▶ What is expected
Locate every line in the material below that has the word "down". Copy each of those lines.

▶ Data shown
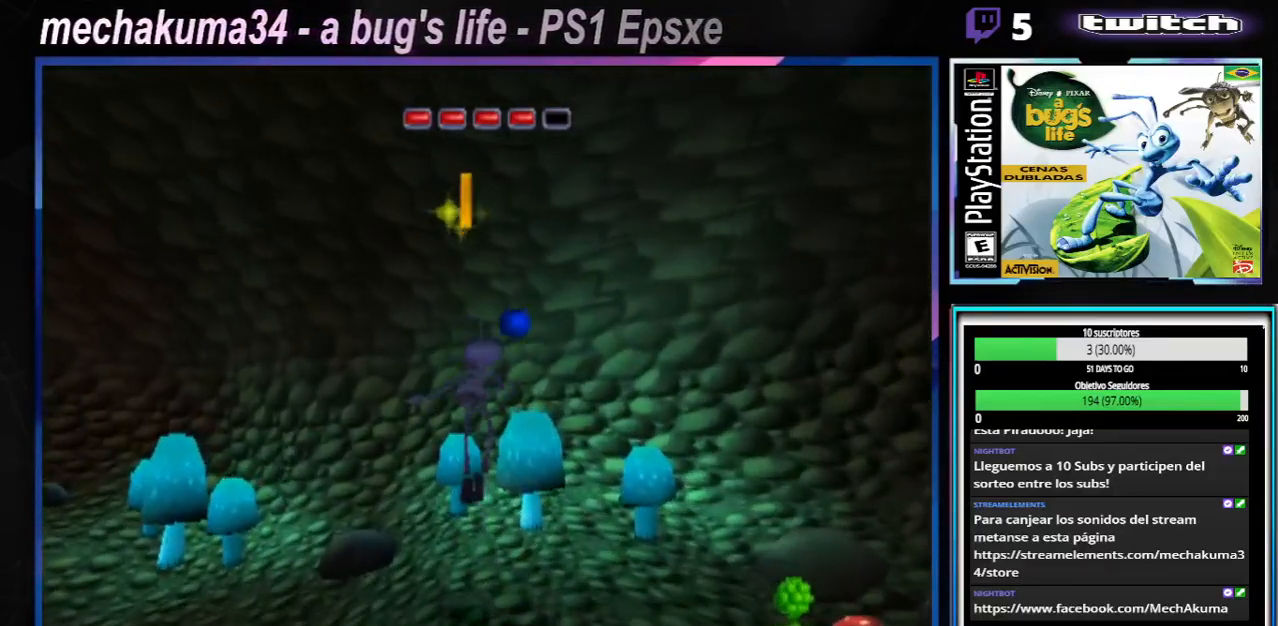
Gameplay with a controller (Xbox layout); each line is a JSON object with the inputs held at the frame after it. "events" lists button and stick changes between this image and that frame as [ms after this image, input, new state], when the widget could be followed in between. Not read: L3 R3.
{"buttons": ["A"], "left_stick": "up-left", "right_stick": "center", "events": [[101, "A", "up"], [117, "X", "up"], [417, "A", "down"], [484, "left_stick", "up-left"]]}
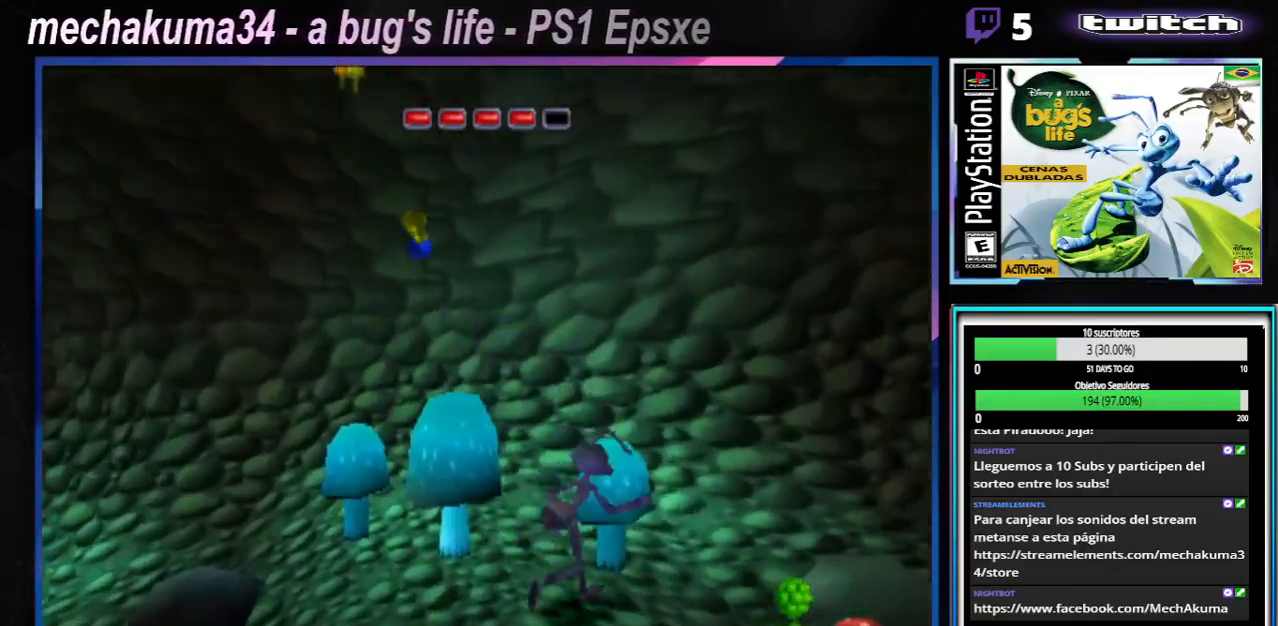
{"buttons": ["A"], "left_stick": "left", "right_stick": "center", "events": [[317, "A", "up"], [384, "A", "down"], [434, "left_stick", "left"]]}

▶ Solution for this exercise
{"buttons": ["A"], "left_stick": "up-left", "right_stick": "center", "events": [[101, "A", "up"], [117, "X", "up"], [417, "A", "down"], [484, "left_stick", "up-left"]]}
{"buttons": ["A"], "left_stick": "left", "right_stick": "center", "events": [[317, "A", "up"], [384, "A", "down"], [434, "left_stick", "left"]]}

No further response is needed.